● PROMPT:
No pictures, nothing altered: return the data below.

:::::

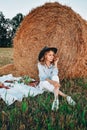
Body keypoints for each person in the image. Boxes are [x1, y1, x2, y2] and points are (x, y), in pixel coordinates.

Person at [37, 46, 76, 111]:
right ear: (45, 55)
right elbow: (43, 77)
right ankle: (66, 96)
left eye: (52, 55)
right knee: (47, 83)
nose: (52, 56)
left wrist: (55, 64)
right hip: (44, 83)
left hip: (52, 83)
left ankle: (55, 100)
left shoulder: (52, 65)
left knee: (56, 77)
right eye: (50, 55)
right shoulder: (40, 65)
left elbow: (54, 74)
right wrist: (53, 82)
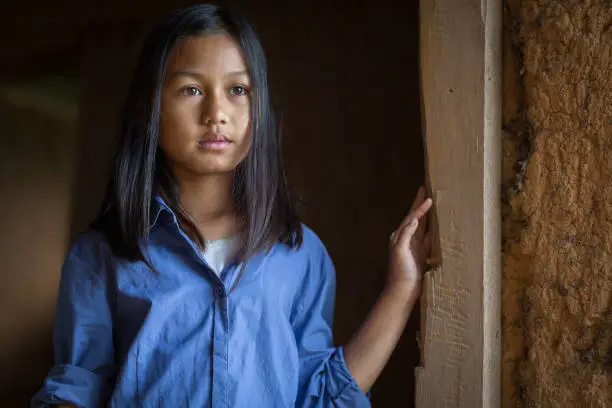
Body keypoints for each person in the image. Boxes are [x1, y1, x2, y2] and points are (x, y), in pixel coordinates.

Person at [32, 3, 433, 407]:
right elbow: (76, 389)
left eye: (238, 90)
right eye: (191, 90)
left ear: (259, 110)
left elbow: (321, 395)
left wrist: (402, 288)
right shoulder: (101, 255)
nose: (216, 114)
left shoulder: (301, 254)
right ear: (147, 106)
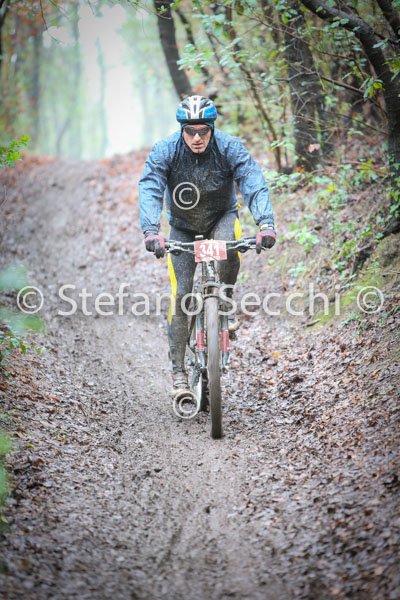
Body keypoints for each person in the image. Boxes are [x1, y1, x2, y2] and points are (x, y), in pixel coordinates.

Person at [138, 95, 276, 394]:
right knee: (182, 294)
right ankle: (178, 374)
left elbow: (252, 180)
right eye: (190, 131)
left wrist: (266, 223)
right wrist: (151, 230)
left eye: (203, 131)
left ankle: (224, 301)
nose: (197, 138)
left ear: (212, 128)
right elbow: (150, 187)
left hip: (221, 217)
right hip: (182, 226)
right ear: (182, 130)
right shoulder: (165, 150)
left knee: (230, 248)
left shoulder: (229, 147)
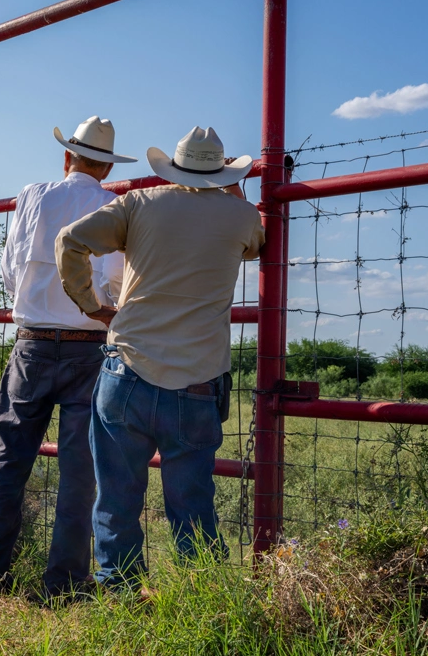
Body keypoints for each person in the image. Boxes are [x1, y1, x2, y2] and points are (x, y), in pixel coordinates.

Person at [55, 126, 264, 589]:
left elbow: (71, 240)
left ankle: (121, 593)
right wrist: (232, 192)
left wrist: (92, 306)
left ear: (173, 165)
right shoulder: (242, 216)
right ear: (223, 170)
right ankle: (201, 599)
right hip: (197, 381)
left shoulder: (138, 205)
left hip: (126, 369)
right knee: (192, 501)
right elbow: (256, 244)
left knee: (116, 496)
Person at [0, 116, 136, 599]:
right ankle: (63, 581)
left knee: (11, 459)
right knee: (79, 470)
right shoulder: (113, 206)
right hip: (88, 347)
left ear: (67, 157)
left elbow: (9, 265)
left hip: (31, 342)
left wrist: (32, 303)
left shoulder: (31, 196)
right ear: (106, 167)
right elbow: (112, 280)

:::::

● RESPONSE TO THIS TASK:
Body keypoints for each person in the image. Boxes are [x1, y1, x2, y2] and points are (x, y), in pixel coordinates.

Person at [37, 46, 76, 111]:
right ear: (45, 55)
right elbow: (43, 77)
right ankle: (66, 96)
left eye: (52, 55)
right knee: (47, 83)
nose: (52, 56)
left wrist: (55, 64)
right hip: (44, 83)
left hip: (52, 83)
left ankle: (55, 100)
left shoulder: (52, 65)
left knee: (56, 77)
right eye: (50, 55)
right shoulder: (40, 65)
left elbow: (54, 74)
right wrist: (53, 82)
Body keypoints for each person in the image. Boxes are [x1, y1, x2, y2] and points are (x, y), in pixel coordinates.

Person at [32, 3, 433, 407]:
right elbow: (76, 389)
left eye: (238, 90)
right eye: (191, 90)
left ear: (259, 110)
left elbow: (321, 395)
left wrist: (402, 288)
right shoulder: (101, 255)
nose: (216, 114)
left shoulder: (301, 254)
right ear: (147, 106)
Body keypoints for each person in the image. Boxes are [x1, y1, x2, y2] and points are (x, y), in pixel coordinates.

Person at [138, 95, 276, 394]:
right knee: (182, 294)
right ankle: (178, 374)
left elbow: (252, 180)
right eye: (190, 131)
left wrist: (266, 223)
right wrist: (151, 230)
left eye: (203, 131)
left ankle: (224, 301)
nose: (197, 138)
left ear: (212, 128)
right elbow: (150, 187)
left hip: (221, 217)
right hip: (182, 226)
right ear: (182, 130)
right shoulder: (165, 150)
left knee: (230, 248)
left shoulder: (229, 147)
Body keypoints for each person in the image. Boxes are [x1, y1, x2, y2] and points are (x, y), in pixel coordinates.

Person at [55, 126, 264, 589]:
left elbow: (71, 240)
left ankle: (121, 593)
right wrist: (232, 192)
left wrist: (92, 306)
left ear: (173, 165)
right shoulder: (242, 216)
right ear: (223, 170)
right ankle: (201, 599)
right hip: (197, 381)
left shoulder: (138, 205)
left hip: (126, 369)
right knee: (192, 501)
right elbow: (256, 244)
left knee: (116, 496)
Person at [0, 116, 136, 599]:
right ankle: (63, 581)
left knee: (11, 459)
right knee: (79, 470)
right shoulder: (113, 206)
right hip: (88, 347)
left ear: (67, 157)
left elbow: (9, 265)
left hip: (31, 342)
left wrist: (32, 303)
left shoulder: (31, 196)
right ear: (106, 167)
right elbow: (112, 280)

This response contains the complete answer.